[Dataset entries]
---

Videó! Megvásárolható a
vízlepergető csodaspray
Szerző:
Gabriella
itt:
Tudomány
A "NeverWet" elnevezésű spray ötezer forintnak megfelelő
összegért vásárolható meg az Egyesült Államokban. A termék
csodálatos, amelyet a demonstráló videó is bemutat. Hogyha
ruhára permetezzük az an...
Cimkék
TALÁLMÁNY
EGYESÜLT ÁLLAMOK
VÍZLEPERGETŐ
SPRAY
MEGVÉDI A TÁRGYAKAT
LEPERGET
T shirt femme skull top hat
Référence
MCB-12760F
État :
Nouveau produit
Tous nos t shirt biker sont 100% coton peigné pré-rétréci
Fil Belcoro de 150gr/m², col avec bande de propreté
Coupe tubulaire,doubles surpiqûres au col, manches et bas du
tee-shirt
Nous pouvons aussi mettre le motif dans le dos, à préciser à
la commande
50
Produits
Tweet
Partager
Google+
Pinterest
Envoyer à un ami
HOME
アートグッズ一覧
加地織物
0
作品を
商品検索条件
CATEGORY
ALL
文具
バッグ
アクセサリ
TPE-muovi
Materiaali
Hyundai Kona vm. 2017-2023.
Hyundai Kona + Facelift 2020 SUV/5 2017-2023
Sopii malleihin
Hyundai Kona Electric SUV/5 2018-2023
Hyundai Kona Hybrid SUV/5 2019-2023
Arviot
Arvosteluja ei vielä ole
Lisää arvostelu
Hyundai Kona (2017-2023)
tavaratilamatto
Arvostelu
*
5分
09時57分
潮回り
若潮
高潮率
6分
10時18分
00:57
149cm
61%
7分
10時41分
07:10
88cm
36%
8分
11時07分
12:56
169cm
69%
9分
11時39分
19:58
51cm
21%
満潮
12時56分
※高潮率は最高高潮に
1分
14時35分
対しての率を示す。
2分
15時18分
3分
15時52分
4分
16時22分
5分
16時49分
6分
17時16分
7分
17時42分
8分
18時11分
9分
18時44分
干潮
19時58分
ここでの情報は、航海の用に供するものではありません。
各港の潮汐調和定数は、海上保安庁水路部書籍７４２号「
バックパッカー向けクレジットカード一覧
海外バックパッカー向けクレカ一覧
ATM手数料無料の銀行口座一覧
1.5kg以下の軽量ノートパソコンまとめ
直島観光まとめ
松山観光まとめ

---

Please reproduce the records above, swapping "Hyundai Kona" for "Kona" everywhere it occurs and leaving everything else unchanged.

* **Task result**
Videó! Megvásárolható a
vízlepergető csodaspray
Szerző:
Gabriella
itt:
Tudomány
A "NeverWet" elnevezésű spray ötezer forintnak megfelelő
összegért vásárolható meg az Egyesült Államokban. A termék
csodálatos, amelyet a demonstráló videó is bemutat. Hogyha
ruhára permetezzük az an...
Cimkék
TALÁLMÁNY
EGYESÜLT ÁLLAMOK
VÍZLEPERGETŐ
SPRAY
MEGVÉDI A TÁRGYAKAT
LEPERGET
T shirt femme skull top hat
Référence
MCB-12760F
État :
Nouveau produit
Tous nos t shirt biker sont 100% coton peigné pré-rétréci
Fil Belcoro de 150gr/m², col avec bande de propreté
Coupe tubulaire,doubles surpiqûres au col, manches et bas du
tee-shirt
Nous pouvons aussi mettre le motif dans le dos, à préciser à
la commande
50
Produits
Tweet
Partager
Google+
Pinterest
Envoyer à un ami
HOME
アートグッズ一覧
加地織物
0
作品を
商品検索条件
CATEGORY
ALL
文具
バッグ
アクセサリ
TPE-muovi
Materiaali
Kona vm. 2017-2023.
Kona + Facelift 2020 SUV/5 2017-2023
Sopii malleihin
Kona Electric SUV/5 2018-2023
Kona Hybrid SUV/5 2019-2023
Arviot
Arvosteluja ei vielä ole
Lisää arvostelu
Kona (2017-2023)
tavaratilamatto
Arvostelu
*
5分
09時57分
潮回り
若潮
高潮率
6分
10時18分
00:57
149cm
61%
7分
10時41分
07:10
88cm
36%
8分
11時07分
12:56
169cm
69%
9分
11時39分
19:58
51cm
21%
満潮
12時56分
※高潮率は最高高潮に
1分
14時35分
対しての率を示す。
2分
15時18分
3分
15時52分
4分
16時22分
5分
16時49分
6分
17時16分
7分
17時42分
8分
18時11分
9分
18時44分
干潮
19時58分
ここでの情報は、航海の用に供するものではありません。
各港の潮汐調和定数は、海上保安庁水路部書籍７４２号「
バックパッカー向けクレジットカード一覧
海外バックパッカー向けクレカ一覧
ATM手数料無料の銀行口座一覧
1.5kg以下の軽量ノートパソコンまとめ
直島観光まとめ
松山観光まとめ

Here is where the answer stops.